When is $\Gamma'(x)=0$, given $x>0$?
There is only one value in this range which is $x≈1.461632$, but I can’t seem to get it in exact form.
I’ve tried taking the derivative of the definition of the Gamma function, but that doesn’t seem to get me very far.
Any help is appreciated.
You can obtain decent approximations of the root.

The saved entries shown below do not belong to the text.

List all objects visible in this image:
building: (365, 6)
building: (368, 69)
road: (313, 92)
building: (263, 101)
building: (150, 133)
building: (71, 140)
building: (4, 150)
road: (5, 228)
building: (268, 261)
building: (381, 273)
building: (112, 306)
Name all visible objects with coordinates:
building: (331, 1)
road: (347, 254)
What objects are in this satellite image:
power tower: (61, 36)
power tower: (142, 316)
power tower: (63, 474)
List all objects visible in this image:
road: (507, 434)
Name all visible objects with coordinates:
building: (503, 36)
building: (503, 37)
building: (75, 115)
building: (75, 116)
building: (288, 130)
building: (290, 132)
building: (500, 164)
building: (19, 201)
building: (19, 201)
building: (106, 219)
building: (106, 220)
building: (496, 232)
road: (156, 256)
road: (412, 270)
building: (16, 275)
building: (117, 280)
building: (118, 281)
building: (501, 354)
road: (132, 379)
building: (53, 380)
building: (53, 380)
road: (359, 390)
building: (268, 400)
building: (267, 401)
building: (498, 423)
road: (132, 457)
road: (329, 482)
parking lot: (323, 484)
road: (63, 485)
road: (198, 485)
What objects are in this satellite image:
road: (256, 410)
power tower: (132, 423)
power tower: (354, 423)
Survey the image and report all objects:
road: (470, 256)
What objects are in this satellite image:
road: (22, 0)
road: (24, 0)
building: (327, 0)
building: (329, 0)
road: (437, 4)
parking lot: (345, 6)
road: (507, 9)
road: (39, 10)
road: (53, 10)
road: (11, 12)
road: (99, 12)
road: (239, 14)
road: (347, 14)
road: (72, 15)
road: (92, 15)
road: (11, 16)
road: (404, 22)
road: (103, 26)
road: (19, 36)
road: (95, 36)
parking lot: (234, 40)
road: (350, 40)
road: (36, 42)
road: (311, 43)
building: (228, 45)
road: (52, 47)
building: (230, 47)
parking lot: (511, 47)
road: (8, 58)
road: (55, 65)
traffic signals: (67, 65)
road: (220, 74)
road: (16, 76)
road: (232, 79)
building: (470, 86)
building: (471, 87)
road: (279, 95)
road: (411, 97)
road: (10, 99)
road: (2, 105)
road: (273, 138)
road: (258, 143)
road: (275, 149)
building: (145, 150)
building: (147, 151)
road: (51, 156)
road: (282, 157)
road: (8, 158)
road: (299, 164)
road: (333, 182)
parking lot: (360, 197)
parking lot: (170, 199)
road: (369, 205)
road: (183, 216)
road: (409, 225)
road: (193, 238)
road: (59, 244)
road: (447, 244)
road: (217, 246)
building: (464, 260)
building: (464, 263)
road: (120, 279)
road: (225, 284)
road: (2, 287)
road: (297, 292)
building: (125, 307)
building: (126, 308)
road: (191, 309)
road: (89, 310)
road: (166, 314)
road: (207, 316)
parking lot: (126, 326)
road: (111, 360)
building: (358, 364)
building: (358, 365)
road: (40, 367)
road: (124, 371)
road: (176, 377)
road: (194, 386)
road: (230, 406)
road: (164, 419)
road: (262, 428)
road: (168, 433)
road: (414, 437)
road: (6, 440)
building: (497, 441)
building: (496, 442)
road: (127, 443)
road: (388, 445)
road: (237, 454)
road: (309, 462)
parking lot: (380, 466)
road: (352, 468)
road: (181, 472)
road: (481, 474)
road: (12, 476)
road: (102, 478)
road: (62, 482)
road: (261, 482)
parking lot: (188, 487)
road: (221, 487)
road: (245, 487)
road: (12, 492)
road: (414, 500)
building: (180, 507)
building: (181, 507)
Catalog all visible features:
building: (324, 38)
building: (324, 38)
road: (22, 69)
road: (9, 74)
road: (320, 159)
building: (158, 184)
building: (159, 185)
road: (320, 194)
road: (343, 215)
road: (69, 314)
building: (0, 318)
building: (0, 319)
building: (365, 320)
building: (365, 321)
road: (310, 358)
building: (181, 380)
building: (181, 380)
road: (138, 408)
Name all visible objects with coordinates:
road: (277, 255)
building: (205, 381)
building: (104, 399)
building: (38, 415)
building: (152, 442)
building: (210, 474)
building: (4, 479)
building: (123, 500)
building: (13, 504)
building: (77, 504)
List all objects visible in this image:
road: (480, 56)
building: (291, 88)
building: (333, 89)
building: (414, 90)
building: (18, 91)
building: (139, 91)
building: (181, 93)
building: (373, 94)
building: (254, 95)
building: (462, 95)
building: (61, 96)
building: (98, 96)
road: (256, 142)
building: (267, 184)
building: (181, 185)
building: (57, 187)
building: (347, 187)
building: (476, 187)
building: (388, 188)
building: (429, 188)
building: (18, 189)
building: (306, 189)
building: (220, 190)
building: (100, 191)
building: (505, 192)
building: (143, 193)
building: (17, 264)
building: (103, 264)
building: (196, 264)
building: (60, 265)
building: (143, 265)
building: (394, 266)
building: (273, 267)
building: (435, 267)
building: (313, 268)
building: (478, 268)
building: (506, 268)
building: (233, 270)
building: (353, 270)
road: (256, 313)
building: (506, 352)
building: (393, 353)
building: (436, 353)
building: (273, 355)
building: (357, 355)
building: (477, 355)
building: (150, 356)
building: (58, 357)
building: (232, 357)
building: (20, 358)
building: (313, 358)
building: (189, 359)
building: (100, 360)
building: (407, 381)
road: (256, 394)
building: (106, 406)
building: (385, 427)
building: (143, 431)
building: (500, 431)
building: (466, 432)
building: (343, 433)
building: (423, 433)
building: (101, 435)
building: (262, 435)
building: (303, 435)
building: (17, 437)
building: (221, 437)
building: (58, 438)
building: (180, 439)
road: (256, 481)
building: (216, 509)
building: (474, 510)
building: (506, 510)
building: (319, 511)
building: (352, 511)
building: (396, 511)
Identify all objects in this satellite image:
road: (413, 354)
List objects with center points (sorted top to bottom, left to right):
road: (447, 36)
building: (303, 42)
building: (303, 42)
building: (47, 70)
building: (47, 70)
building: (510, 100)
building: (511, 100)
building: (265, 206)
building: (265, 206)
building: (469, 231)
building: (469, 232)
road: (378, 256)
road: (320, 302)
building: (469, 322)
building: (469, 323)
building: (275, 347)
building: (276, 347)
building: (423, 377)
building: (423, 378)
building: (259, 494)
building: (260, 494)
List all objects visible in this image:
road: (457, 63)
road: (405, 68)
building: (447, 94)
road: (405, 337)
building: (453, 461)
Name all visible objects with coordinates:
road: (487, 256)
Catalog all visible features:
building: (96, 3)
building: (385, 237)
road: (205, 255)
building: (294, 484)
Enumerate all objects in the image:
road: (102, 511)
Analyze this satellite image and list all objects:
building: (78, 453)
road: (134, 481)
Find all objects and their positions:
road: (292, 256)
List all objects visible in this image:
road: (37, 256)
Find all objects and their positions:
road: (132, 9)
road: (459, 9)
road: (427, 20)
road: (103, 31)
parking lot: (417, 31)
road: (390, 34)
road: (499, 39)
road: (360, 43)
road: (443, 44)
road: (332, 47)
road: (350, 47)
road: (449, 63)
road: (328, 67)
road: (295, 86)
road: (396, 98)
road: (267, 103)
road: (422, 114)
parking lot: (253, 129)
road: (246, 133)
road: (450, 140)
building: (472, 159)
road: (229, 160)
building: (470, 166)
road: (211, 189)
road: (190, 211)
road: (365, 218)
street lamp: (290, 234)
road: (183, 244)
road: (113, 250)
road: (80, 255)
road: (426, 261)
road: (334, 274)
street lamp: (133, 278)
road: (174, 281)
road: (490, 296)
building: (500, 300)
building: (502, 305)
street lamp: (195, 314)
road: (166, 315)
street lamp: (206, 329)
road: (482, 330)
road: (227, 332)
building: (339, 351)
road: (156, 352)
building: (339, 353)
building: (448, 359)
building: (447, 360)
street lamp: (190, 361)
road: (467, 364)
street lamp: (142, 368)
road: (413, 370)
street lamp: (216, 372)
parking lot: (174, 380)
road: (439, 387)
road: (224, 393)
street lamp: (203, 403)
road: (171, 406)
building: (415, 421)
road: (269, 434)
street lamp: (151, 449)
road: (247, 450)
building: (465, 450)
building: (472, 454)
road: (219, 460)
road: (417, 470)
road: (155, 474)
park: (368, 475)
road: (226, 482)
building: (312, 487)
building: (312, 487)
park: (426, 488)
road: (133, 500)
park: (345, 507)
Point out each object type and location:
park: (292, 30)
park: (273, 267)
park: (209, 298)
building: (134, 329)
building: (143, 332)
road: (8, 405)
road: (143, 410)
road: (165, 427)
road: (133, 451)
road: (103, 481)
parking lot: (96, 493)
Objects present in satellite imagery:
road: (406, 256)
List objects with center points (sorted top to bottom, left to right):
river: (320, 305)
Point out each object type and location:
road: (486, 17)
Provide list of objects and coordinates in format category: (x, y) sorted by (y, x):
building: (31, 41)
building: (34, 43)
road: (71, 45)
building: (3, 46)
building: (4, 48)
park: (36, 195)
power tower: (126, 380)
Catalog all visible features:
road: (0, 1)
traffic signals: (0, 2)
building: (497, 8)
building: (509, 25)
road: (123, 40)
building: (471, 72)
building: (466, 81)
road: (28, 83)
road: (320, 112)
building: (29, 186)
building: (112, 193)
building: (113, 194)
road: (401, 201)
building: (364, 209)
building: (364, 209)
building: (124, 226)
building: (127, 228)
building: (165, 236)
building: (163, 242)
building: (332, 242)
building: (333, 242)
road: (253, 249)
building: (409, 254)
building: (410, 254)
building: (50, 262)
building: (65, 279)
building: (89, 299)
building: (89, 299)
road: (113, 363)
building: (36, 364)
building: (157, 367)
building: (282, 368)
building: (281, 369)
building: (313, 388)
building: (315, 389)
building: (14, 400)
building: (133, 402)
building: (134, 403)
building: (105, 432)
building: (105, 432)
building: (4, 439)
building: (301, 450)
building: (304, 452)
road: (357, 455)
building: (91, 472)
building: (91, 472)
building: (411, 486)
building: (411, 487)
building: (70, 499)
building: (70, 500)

We have $$\Gamma'(x)=\Gamma (x)\, \psi (x)$$ which means that we look for the zero of $\psi (x)$ (the digamma function). The solution is "close" to $1.5$.
Developed as a series $$\psi (x)=(2-\gamma -2 \log (2))+\left(\frac{\pi ^2}{2}-4\right) \left(x-\frac{3}{2}\right)+(8-7 \zeta (3))\left(x-\frac{3}{2}\right)^2 +$$ $$\left(\frac{\pi ^4}{6}-16\right) \left(x-\frac{3}{2}\right)^3+ (32-31 \zeta (5))\left(x-\frac{3}{2}\right)^4+\left(\frac{\pi ^6}{15}-64\right) \left(x-\frac{3}{2}\right)^5+O\left(\left(x-\frac{3}{2}\right)^6\right)$$
Using series reversion $$x=\frac{3}{2}+t+\frac{2 (7 \zeta (3)-8)}{\pi ^2-8}t^2+$$ $$\frac{ \left(-2688 \zeta (3)+1176 \zeta (3)^2+768+96 \pi ^2+8 \pi ^4-\pi ^6\right)}{3 \left(\pi ^2-8\right)^2}t^3+O\left(t^4\right)$$ where $t=-\frac{2 (2-\gamma -2 \log (2))}{\pi ^2-8}$.
Using this very truncated series, an approximation of the root is $x=1.461632068$ while the solution given by Newton method is $x=1.461632145$.